1 de out. de 2007

NOSSOS MELHORES AMIGOS

Cá entre nós, é muita, mas muita arrogância qualquer dono de cachorro sequer imaginar que o amor e a lealdade superam os instintos de um cão.

Ultimamente pululam na mídia notícias sobre ataques e mordidas. Em muitos casos letais. Isso não causa espanto: ataques caninos a humanos são tão antigos quanto a relação entre as duas espécies. O que sempre me assombra é a reação dos donos: "Oh, mas ele sempre foi tão mansinho, nunca atacou ninguém!".

Sabe o que me faz ferver o sangue? Quando vejo alguém com o cachorro solto - e não importa se é um poodle ou um rotweiller -, correndo esbaforido pra mãe horrorizada com a criança no colo e se ensinando: "Ele não morde!"

Mentira!!! Todo o cão morde, é sua natureza.

Eu tenho cachorro. Sempre tive, e acho difícil encontrar neste mundo pessoa que mais os adore do que eu. Cresci no meio de um bando de cachorros de várias raças. Meu pai já tinha a "mágica": não raro levou sermão dos guardas na praia por causa do bando de cachorros que o seguia pelas ruas. Detalhe: nenhum era dele, eram cães de rua que movidos por algums misterioso instinto nele reconheciam um amigo e protetor.

Mas uma coisa é amar os cães. Humanizá-los, atribuindo sentimentos e capacidade racional; isso sim é ser irracional. Pior: é não amar o cão, porque amor vem do entendimento, de compreender e aceitar o outro como tal e não um reflexo de si mesmo.

Não digo com isso que não haja por aí uma legião de cães absolutamente dóceis, adoravelmente simpáticos e abertos à presença de estranhos.

Quando tinha oito ou nove anos, andei de cavalo no lombo de um dinamarquês. Quase matei o dono de susto, mas o cão não me atacou. De outra feita, ainda mais cedo, acho que com cinco ou seis anos, invadi o quintal de uma casa enorme pra brincar nos balanços. Dois dobbermans me cercaram para horros de minha irmã. Não fui atacada, e isso que estava no território deles.

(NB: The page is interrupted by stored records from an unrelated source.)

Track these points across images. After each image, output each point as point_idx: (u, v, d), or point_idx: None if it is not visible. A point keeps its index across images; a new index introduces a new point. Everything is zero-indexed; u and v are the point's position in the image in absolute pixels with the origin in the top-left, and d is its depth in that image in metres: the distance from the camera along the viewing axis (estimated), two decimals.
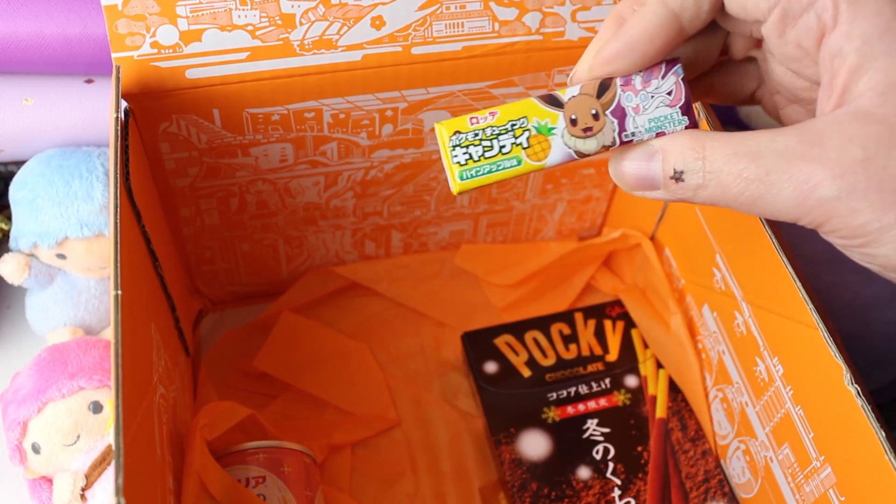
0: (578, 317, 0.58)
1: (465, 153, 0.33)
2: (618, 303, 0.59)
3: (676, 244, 0.56)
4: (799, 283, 0.40)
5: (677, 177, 0.32)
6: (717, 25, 0.36)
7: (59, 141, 0.53)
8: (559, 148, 0.34)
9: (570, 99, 0.34)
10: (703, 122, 0.46)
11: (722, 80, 0.40)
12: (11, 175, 0.54)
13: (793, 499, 0.44)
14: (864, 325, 0.61)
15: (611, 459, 0.52)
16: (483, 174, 0.33)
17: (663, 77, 0.34)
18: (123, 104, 0.44)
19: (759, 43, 0.37)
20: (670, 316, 0.56)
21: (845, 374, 0.38)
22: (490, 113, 0.34)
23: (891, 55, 0.30)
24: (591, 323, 0.58)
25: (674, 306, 0.55)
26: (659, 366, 0.56)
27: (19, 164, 0.54)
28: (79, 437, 0.47)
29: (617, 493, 0.51)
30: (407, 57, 0.46)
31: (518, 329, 0.57)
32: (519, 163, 0.34)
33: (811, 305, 0.40)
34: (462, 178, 0.33)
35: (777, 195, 0.30)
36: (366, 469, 0.53)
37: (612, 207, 0.62)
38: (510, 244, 0.63)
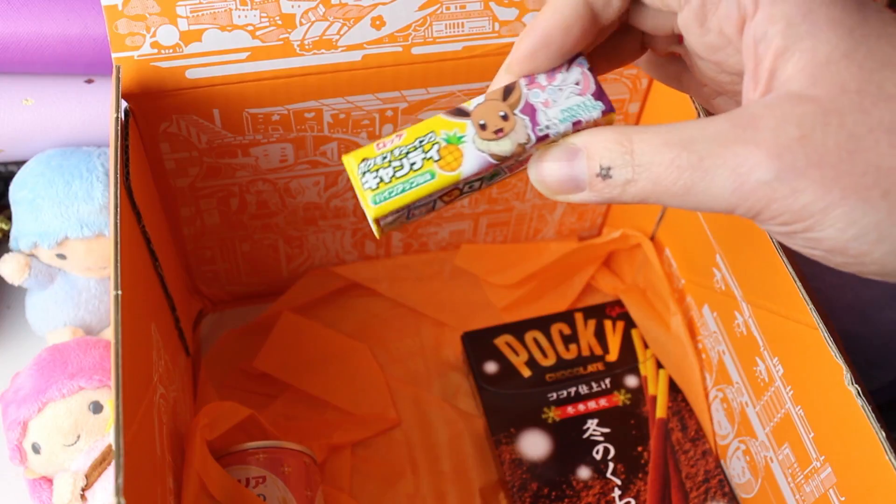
0: (578, 317, 0.58)
1: (375, 177, 0.33)
2: (618, 303, 0.59)
3: (676, 244, 0.56)
4: (799, 283, 0.40)
5: (604, 174, 0.31)
6: (631, 27, 0.35)
7: (59, 141, 0.53)
8: (472, 154, 0.33)
9: (476, 107, 0.33)
10: None
11: (650, 73, 0.39)
12: (11, 175, 0.54)
13: (793, 499, 0.44)
14: (864, 325, 0.61)
15: (611, 459, 0.52)
16: (397, 194, 0.32)
17: (568, 70, 0.33)
18: (123, 104, 0.44)
19: (679, 38, 0.35)
20: (670, 316, 0.56)
21: (845, 374, 0.38)
22: (397, 135, 0.33)
23: (816, 36, 0.29)
24: (591, 323, 0.58)
25: (674, 306, 0.55)
26: (659, 366, 0.56)
27: (19, 164, 0.54)
28: (79, 437, 0.47)
29: (617, 493, 0.51)
30: (407, 57, 0.46)
31: (518, 329, 0.57)
32: (433, 176, 0.33)
33: (811, 305, 0.40)
34: (376, 202, 0.32)
35: (712, 182, 0.29)
36: (366, 469, 0.53)
37: (612, 207, 0.62)
38: (510, 244, 0.63)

Quem me mordeu foi o nosso boxer brincalhão que não dava conta de uma mosca.

Quem mordeu meu filho duas vezes foi o labrador abobalhado que perambulava pelo fundo do páteo da casa de meus pais. Tão bobalhão era o bicho, que eu chamava de "Udo Banana"!

Amar um cão é essencialmente respeitar sua natureza, entender suas motivações, ensiná-lo a conviver com seres caóticos e erráticos como nós. Porque cães têm dificuldade em lidar com o caos: eles precisam de ordem, de rotina; de causa e consequência. Regras simples e claras: "xixi no tapete, não", "a bolinha é o teu brinquedo, não os sapatos", "deixe eu me aproximar do prato quando estiver comendo"... Coisas assim: preto no branco.

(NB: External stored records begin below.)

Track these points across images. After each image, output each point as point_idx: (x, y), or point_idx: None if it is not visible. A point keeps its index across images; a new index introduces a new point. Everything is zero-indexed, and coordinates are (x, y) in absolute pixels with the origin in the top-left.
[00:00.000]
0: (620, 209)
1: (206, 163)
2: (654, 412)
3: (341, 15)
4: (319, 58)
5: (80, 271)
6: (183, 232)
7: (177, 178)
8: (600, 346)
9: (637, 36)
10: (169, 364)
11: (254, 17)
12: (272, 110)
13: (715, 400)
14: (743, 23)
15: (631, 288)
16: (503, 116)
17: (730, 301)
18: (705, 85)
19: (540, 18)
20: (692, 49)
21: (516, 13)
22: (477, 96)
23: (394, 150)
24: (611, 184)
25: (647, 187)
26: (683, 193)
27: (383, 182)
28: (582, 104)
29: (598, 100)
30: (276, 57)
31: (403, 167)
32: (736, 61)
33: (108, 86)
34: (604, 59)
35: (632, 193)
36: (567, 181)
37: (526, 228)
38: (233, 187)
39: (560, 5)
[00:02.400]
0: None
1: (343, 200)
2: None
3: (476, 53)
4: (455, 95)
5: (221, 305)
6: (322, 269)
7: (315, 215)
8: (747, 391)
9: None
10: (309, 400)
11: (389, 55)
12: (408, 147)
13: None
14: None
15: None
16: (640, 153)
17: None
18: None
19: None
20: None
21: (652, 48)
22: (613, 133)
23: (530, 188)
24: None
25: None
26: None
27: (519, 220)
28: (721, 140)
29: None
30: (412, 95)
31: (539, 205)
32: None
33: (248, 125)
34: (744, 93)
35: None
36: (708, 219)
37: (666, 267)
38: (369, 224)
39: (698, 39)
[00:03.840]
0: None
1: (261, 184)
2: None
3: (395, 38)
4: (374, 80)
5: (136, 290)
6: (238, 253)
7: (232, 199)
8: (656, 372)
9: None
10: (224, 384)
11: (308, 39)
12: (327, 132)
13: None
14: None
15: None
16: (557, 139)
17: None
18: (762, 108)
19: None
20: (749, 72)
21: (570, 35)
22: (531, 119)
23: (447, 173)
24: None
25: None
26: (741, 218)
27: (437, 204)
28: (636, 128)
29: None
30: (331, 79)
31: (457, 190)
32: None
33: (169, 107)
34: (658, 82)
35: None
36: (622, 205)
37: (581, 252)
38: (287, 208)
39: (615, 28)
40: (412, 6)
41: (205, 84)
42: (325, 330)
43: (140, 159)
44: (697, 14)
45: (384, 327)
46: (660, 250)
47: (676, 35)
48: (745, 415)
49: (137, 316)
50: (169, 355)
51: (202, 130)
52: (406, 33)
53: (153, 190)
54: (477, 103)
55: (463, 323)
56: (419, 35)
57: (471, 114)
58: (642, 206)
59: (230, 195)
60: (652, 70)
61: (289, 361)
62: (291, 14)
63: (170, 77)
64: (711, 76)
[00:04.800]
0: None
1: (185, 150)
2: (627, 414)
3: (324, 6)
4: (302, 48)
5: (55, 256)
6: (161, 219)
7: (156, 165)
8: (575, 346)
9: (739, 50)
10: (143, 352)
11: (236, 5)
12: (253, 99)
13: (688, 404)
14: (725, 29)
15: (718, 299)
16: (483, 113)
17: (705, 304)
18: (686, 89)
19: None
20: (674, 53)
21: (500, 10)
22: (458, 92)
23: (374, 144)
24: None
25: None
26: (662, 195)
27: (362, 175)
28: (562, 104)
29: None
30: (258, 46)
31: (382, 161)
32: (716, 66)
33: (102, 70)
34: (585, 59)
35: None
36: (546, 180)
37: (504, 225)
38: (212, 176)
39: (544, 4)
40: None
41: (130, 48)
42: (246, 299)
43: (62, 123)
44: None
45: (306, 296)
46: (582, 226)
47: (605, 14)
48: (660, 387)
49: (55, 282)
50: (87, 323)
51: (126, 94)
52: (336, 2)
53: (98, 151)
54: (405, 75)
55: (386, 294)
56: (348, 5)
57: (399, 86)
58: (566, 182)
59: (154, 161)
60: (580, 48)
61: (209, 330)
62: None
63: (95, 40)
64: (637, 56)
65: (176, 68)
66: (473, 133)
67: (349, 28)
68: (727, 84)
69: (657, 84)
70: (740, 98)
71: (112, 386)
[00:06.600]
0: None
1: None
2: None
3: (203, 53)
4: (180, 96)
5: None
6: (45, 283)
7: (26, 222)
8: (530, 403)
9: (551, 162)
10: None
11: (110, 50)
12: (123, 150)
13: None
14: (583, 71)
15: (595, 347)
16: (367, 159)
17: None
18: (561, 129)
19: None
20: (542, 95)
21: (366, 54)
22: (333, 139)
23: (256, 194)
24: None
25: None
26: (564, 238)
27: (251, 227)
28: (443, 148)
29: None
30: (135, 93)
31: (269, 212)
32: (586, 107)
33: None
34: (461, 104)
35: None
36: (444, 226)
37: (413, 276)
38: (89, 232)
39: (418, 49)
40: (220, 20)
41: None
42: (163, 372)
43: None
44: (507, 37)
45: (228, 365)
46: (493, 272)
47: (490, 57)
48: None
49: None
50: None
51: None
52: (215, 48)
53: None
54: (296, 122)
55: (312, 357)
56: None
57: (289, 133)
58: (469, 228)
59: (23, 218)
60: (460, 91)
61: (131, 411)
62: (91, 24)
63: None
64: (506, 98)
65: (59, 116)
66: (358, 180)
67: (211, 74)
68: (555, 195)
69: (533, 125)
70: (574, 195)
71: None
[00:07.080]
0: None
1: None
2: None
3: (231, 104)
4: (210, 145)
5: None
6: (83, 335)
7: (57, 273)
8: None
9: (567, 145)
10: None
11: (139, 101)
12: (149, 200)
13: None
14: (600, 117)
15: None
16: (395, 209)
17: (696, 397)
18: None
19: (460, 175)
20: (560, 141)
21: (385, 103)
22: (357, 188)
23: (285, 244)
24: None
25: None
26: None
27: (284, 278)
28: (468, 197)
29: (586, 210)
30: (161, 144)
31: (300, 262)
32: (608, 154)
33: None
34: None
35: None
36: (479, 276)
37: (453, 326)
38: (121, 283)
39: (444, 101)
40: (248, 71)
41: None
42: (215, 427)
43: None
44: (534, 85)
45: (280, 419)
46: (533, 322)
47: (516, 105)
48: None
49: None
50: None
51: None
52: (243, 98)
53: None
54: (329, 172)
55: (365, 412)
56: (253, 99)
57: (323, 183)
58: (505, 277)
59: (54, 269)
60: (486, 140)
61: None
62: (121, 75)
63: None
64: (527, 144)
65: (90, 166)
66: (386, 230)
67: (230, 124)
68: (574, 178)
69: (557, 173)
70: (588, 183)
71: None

Eles se esforçam, (e como!), pra assimilar o nosso caos. Pra garantir nosso amor (que na cabecinha deles se traduz em boa comida, água e um lugar seguro pra dormir), chegam mesmo a recalcar seus instintos. Mas isso de forma alguma significa que não estejam lá. Se houver motivo na perspectiva do cão, ele vai atacar. Não importa se é um pinscher ou um dogue alemão.

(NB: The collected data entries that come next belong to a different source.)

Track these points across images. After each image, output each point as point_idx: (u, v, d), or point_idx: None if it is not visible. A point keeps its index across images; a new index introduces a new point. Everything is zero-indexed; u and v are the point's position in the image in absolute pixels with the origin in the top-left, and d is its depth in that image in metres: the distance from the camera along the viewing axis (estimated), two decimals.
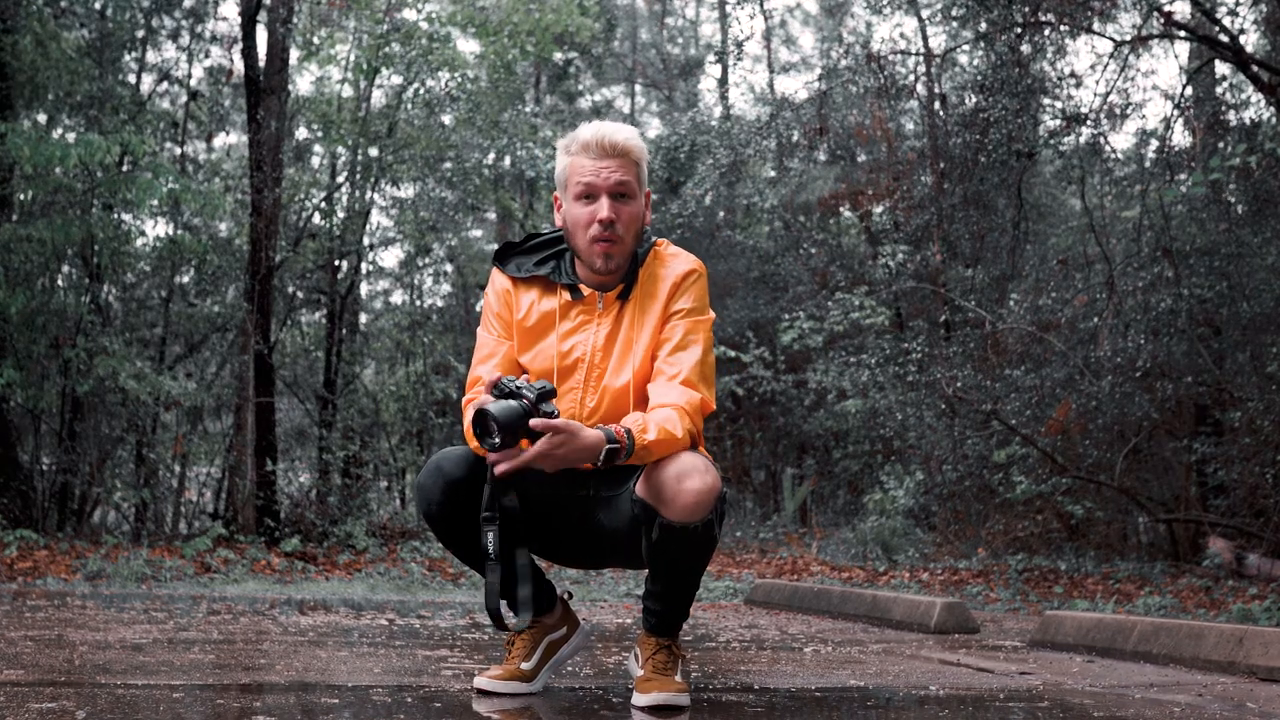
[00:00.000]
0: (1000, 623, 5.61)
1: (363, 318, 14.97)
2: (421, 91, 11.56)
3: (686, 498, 2.43)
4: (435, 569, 8.52)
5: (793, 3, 25.57)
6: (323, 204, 11.69)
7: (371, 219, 12.74)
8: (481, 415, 2.41)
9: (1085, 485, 9.06)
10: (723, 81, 18.19)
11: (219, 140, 13.82)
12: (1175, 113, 8.91)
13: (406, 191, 12.90)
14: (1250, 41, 9.72)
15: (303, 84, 13.23)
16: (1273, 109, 8.44)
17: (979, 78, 9.06)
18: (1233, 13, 8.82)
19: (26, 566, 7.17)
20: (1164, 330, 8.34)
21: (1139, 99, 20.72)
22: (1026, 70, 8.76)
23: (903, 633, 4.99)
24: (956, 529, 10.74)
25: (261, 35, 10.51)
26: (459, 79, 11.43)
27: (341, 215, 11.74)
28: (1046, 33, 8.86)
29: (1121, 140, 20.75)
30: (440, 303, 16.34)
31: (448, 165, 12.03)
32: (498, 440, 2.40)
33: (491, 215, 16.61)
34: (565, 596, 2.89)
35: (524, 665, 2.74)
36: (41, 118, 10.20)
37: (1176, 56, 12.48)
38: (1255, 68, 8.12)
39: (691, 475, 2.44)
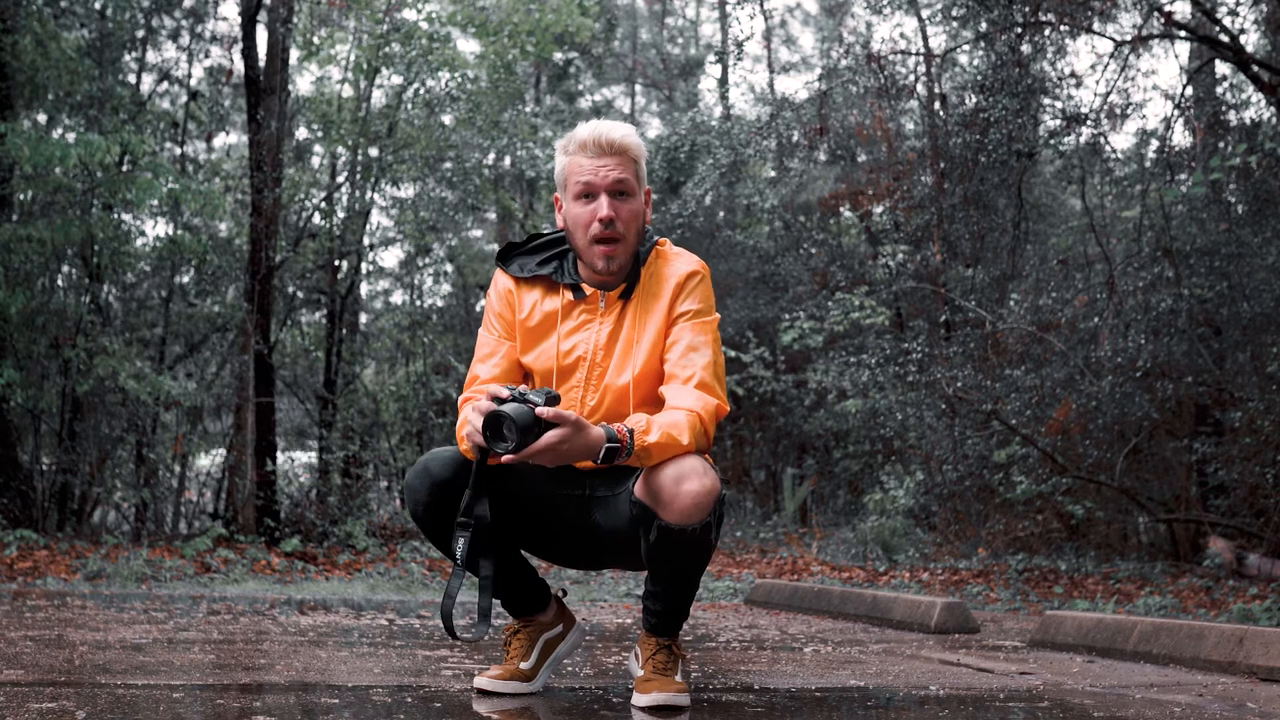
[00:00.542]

Isso me irrita, sabe? Essa arrogância nas ruas, nas praças; vitimando crianças e velhos: cães são carniceiros, e se atacam presas vivas escolhem as mais fracas. E também são territorialistas: qualquer local onde possam correr livres e demarcar passa a ser seu território, a ser defendido com unhas e dentes. Literalmente. A guia tem o salutar efeito psicológico de lembrar ao cão que a rua não é o seu território: seus movimentos são limitados, sua liberdade é restrita.

Se você leva o cão à praça todos os dias, e o solta deixando que corra livremente, fuçe os traseiros de quem quer que esteja passando e marque todas as árvores, pedras e cercas que encontrar, o que você está ensinando? Que a praça é território dele. Como o carniceiro territorialista que é, ele vai naturalmente defender esse território contra qualquer ameaça, sem distinção de sexo, idade ou espécie.

Cresci ouvindo de meus pais que os nossos direitos acabam quando tocam os direitos dos outros.

Mantenho meu cão na guia, e se alguém se aproxima para acariciá-lo, perguntando se morde, sou sincera: "até hoje não, mas não posso garantir". Isso basta pra que a pessoa se aproxime com cuidado, sem sobressaltar o animal.